Fatal Exception's Neil McAllister discusses
10 ways locked-down app store delivery models limit choice for developers -- and ultimately hurts users. The model, best known in the form of
Apple's notoriously finicky iPhone App Store, has established an entirely new relationship between software vendors and consumers, one some are calling 'curated computing,' a mode in which choice is constrained to deliver more relevant, less complex experiences. This model, deemed essential to the success of tablets, provides questionable value to developers, undermining their interests in a variety of ways. From disproportionate profit cuts, to curator veto powers, to poor security, fragmentation, and
hostility to free software, developers must sacrifice a lot to 'curated computing' to get their wares into the hands of end-users.
Member since:
2005-07-07
Exactly!
The only problematic part is the "single store only" artificial monopoly, all other points in the article are consequences of it.

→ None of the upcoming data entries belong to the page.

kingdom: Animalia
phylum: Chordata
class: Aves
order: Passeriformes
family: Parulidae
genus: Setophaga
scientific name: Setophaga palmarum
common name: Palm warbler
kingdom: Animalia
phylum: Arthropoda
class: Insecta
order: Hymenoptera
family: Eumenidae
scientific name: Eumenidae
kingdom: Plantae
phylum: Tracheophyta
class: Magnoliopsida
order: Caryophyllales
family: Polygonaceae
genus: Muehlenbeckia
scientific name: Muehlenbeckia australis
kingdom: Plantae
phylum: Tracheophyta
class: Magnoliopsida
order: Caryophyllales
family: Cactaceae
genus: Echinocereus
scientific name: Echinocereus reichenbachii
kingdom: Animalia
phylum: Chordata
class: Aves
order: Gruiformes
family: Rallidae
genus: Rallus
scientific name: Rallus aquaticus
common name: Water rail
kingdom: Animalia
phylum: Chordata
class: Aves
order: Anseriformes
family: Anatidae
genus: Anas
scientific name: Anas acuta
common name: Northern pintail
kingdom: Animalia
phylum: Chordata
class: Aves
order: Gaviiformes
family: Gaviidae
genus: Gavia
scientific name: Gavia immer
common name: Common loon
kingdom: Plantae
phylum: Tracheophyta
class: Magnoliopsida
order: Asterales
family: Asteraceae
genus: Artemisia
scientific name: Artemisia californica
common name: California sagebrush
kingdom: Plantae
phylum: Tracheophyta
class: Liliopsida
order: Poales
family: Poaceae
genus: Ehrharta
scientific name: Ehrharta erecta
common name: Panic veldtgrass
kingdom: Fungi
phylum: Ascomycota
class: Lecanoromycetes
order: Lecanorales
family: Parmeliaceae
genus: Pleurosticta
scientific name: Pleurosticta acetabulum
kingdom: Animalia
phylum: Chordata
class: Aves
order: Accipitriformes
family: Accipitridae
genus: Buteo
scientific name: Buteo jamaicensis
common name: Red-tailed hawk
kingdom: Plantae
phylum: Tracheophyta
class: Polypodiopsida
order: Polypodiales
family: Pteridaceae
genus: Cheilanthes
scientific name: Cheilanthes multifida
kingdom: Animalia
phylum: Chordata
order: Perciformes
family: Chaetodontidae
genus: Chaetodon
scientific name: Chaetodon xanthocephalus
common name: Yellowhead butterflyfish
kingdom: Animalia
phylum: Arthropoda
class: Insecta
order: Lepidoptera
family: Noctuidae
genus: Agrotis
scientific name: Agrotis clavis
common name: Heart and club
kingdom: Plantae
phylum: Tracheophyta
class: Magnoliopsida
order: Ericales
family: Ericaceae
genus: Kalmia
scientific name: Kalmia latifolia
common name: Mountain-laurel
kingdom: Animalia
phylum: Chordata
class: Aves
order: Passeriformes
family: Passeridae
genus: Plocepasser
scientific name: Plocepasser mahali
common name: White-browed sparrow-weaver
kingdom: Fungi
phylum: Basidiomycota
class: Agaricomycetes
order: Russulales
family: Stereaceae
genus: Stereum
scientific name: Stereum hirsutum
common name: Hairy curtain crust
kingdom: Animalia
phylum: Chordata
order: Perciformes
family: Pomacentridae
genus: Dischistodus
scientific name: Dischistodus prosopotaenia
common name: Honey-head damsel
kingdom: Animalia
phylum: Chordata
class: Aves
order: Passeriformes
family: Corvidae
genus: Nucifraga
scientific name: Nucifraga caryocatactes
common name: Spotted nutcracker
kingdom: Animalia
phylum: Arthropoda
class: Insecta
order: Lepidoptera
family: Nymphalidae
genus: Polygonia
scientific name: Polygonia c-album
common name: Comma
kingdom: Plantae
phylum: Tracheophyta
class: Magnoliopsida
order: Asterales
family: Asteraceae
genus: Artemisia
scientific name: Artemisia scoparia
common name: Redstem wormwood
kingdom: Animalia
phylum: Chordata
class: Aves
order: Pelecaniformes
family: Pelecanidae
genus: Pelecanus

The article then goes on and even makes this initial mistake more worse by over genernalizing and only basing points on Apple's variant of an app store.
For example it claims that app stores are hostile to Free Software. This looks correct from an unprepared readers point of view because the assumption everywhere in the article is Apple's app store.
In reality this can be the other way around, e.g. Debian's app store.
Parent has this right: "curated" is not the problem, "one and only source" is.